PROBLEM.
Return all lines below containing the word "assign".

Machine-readable electronics designs
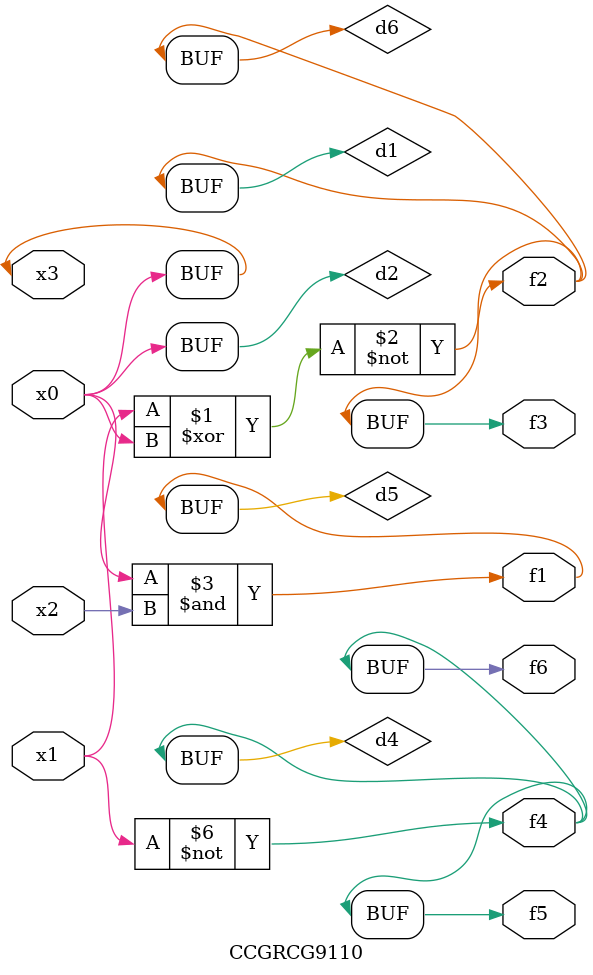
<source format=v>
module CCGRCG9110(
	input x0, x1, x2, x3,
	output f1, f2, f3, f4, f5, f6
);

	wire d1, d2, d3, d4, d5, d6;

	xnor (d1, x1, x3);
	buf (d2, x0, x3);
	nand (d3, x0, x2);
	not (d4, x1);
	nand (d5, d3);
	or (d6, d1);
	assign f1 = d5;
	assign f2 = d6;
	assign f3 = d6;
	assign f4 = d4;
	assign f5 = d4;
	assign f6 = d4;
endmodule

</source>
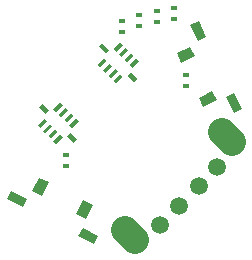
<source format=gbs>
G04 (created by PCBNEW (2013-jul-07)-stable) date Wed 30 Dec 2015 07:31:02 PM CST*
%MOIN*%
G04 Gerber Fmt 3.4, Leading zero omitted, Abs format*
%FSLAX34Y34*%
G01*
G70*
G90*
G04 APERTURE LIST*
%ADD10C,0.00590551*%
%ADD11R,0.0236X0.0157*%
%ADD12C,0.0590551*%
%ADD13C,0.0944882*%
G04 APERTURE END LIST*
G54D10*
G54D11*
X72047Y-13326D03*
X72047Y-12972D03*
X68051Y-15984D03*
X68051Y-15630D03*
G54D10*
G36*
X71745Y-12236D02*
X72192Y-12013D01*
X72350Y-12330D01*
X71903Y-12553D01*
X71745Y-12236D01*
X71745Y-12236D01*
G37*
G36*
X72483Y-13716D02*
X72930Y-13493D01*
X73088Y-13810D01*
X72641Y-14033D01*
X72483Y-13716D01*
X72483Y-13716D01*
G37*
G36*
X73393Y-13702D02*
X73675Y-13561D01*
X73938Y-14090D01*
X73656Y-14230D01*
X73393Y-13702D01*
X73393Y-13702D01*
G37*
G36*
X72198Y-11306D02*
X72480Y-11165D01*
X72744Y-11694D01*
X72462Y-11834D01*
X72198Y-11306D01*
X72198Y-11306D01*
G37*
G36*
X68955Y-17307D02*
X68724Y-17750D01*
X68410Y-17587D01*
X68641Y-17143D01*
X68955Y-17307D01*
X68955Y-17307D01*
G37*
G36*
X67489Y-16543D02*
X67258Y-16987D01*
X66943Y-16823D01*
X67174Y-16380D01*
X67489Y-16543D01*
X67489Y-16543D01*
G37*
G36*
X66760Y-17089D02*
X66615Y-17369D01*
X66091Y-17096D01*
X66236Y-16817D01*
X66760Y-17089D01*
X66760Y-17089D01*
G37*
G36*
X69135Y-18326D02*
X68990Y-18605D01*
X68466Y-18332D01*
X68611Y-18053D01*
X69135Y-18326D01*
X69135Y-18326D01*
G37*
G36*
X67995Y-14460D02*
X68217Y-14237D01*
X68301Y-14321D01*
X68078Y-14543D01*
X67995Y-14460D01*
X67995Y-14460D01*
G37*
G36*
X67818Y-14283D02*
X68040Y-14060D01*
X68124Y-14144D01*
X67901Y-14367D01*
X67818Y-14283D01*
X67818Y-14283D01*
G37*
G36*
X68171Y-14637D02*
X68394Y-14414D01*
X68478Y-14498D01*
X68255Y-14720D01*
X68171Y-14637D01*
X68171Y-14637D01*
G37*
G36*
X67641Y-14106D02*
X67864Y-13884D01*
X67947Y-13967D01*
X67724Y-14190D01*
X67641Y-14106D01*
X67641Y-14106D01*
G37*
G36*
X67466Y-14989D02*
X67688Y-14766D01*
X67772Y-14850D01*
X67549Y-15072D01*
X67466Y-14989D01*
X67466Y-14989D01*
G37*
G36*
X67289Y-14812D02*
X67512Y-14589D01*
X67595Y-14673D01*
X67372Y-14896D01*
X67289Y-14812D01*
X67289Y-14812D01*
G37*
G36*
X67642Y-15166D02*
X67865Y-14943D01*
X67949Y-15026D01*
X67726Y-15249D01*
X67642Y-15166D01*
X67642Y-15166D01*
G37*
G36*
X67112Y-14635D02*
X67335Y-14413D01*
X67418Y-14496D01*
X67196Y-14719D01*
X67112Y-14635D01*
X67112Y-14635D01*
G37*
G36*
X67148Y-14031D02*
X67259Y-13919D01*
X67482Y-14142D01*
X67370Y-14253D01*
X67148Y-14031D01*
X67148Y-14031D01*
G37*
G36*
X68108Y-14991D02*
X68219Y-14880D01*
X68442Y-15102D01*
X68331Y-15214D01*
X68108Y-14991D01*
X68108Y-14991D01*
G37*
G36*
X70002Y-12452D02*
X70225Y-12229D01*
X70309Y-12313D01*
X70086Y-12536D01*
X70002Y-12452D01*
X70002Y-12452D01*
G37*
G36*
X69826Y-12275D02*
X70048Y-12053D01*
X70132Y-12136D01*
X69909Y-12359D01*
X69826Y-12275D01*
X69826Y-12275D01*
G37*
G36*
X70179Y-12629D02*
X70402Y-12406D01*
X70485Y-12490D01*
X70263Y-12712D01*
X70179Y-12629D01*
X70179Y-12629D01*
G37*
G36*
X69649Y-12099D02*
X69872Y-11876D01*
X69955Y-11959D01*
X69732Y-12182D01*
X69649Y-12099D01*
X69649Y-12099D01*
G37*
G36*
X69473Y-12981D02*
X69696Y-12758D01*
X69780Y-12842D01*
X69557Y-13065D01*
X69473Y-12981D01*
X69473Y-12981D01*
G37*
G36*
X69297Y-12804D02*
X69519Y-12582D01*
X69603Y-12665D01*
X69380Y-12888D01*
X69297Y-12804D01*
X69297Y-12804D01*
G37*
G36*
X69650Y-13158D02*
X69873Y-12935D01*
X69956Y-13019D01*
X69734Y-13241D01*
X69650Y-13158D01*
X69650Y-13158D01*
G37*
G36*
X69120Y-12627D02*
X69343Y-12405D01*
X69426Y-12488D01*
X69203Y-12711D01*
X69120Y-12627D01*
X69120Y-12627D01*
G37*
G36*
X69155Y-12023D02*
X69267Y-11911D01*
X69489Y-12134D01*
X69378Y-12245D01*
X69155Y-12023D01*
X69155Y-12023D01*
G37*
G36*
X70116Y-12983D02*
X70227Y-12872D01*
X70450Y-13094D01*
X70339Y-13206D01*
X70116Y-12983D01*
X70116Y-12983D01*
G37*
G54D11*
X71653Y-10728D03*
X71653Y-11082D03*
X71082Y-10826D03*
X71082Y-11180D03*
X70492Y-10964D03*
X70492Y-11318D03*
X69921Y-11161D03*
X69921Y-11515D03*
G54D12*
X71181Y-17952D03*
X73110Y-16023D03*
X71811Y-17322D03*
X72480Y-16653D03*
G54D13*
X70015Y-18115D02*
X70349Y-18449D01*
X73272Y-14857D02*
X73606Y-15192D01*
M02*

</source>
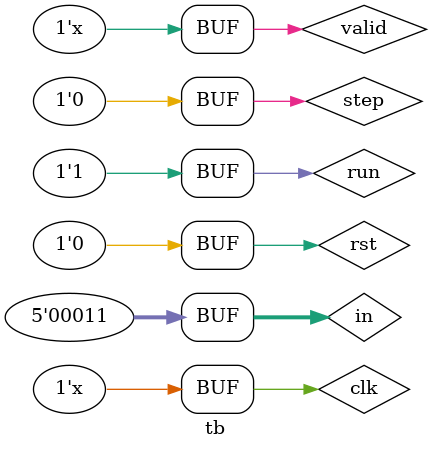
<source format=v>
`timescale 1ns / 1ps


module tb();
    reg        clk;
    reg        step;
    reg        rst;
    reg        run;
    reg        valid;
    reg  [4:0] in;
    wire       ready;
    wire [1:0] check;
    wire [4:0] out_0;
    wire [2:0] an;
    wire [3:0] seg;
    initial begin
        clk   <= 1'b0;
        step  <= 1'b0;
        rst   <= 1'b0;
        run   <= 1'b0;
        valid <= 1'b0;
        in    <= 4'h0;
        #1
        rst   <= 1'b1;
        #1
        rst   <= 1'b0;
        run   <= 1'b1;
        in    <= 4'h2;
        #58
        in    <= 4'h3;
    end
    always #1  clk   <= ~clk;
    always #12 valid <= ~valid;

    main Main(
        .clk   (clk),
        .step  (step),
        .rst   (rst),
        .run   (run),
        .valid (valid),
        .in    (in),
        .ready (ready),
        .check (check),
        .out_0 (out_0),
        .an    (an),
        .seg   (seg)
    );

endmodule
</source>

ANSWER BELOW.
	assign f1 = d5;
	assign f2 = d6;
	assign f3 = d6;
	assign f4 = d4;
	assign f5 = d4;
	assign f6 = d4;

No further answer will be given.